• _Task goal_
Please print the records below character for character, leaving out the pictures.

• _Information supplied_
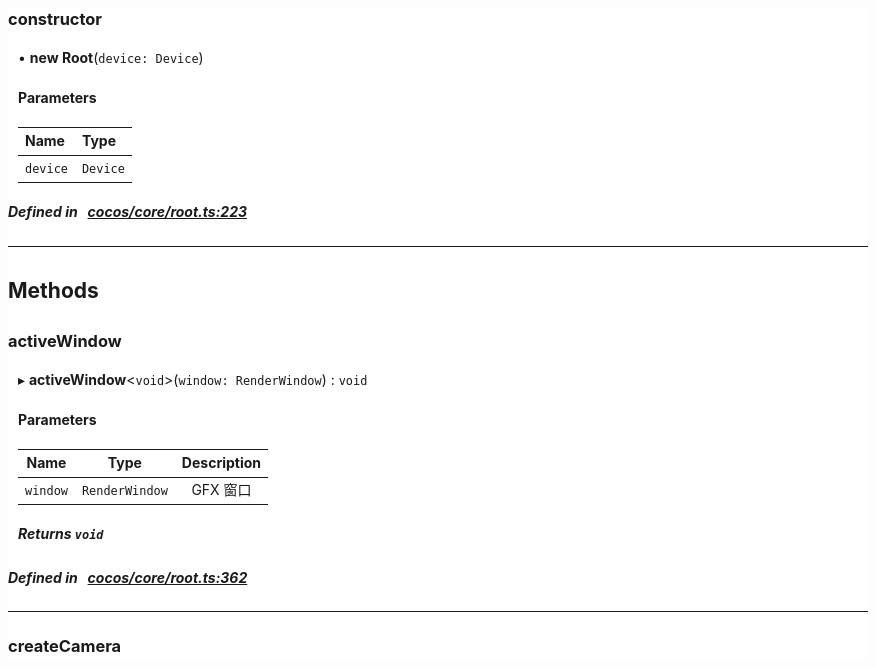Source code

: 
### constructor
<div style="margin-left: 10px;">

• **new Root**(`device: Device`)

#### Parameters
| Name | Type |
| :------ | :------ |
| `device` | `Device` |





</div>

##### Defined in &nbsp;   [cocos/core/root.ts:223](https://github.com/cocos-creator/engine/blob/c7bf6b8a9/cocos/core/root.ts#L223)&nbsp;


---


## Methods

### activeWindow
<div style="margin-left: 10px;">

▸   **activeWindow**<`void`\>(`window: RenderWindow`) : `void`








#### Parameters

| Name | Type | Description |
| :------: | :------: | :------: |
| `window` | `RenderWindow` | GFX 窗口  |



##### Returns `void`




</div>

##### Defined in &nbsp;   [cocos/core/root.ts:362](https://github.com/cocos-creator/engine/blob/c7bf6b8a9/cocos/core/root.ts#L362)&nbsp;
___
### createCamera
<div style="margin-left: 10px;">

• _Your response_
Source code

: 
### constructor
<div style="margin-left: 10px;">

• **new Root**(`device: Device`)

#### Parameters
| Name | Type |
| :------ | :------ |
| `device` | `Device` |





</div>

##### Defined in &nbsp;   [cocos/core/root.ts:223](https://github.com/cocos-creator/engine/blob/c7bf6b8a9/cocos/core/root.ts#L223)&nbsp;


---


## Methods

### activeWindow
<div style="margin-left: 10px;">

▸   **activeWindow**<`void`\>(`window: RenderWindow`) : `void`








#### Parameters

| Name | Type | Description |
| :------: | :------: | :------: |
| `window` | `RenderWindow` | GFX 窗口  |



##### Returns `void`




</div>

##### Defined in &nbsp;   [cocos/core/root.ts:362](https://github.com/cocos-creator/engine/blob/c7bf6b8a9/cocos/core/root.ts#L362)&nbsp;
___
### createCamera
<div style="margin-left: 10px;">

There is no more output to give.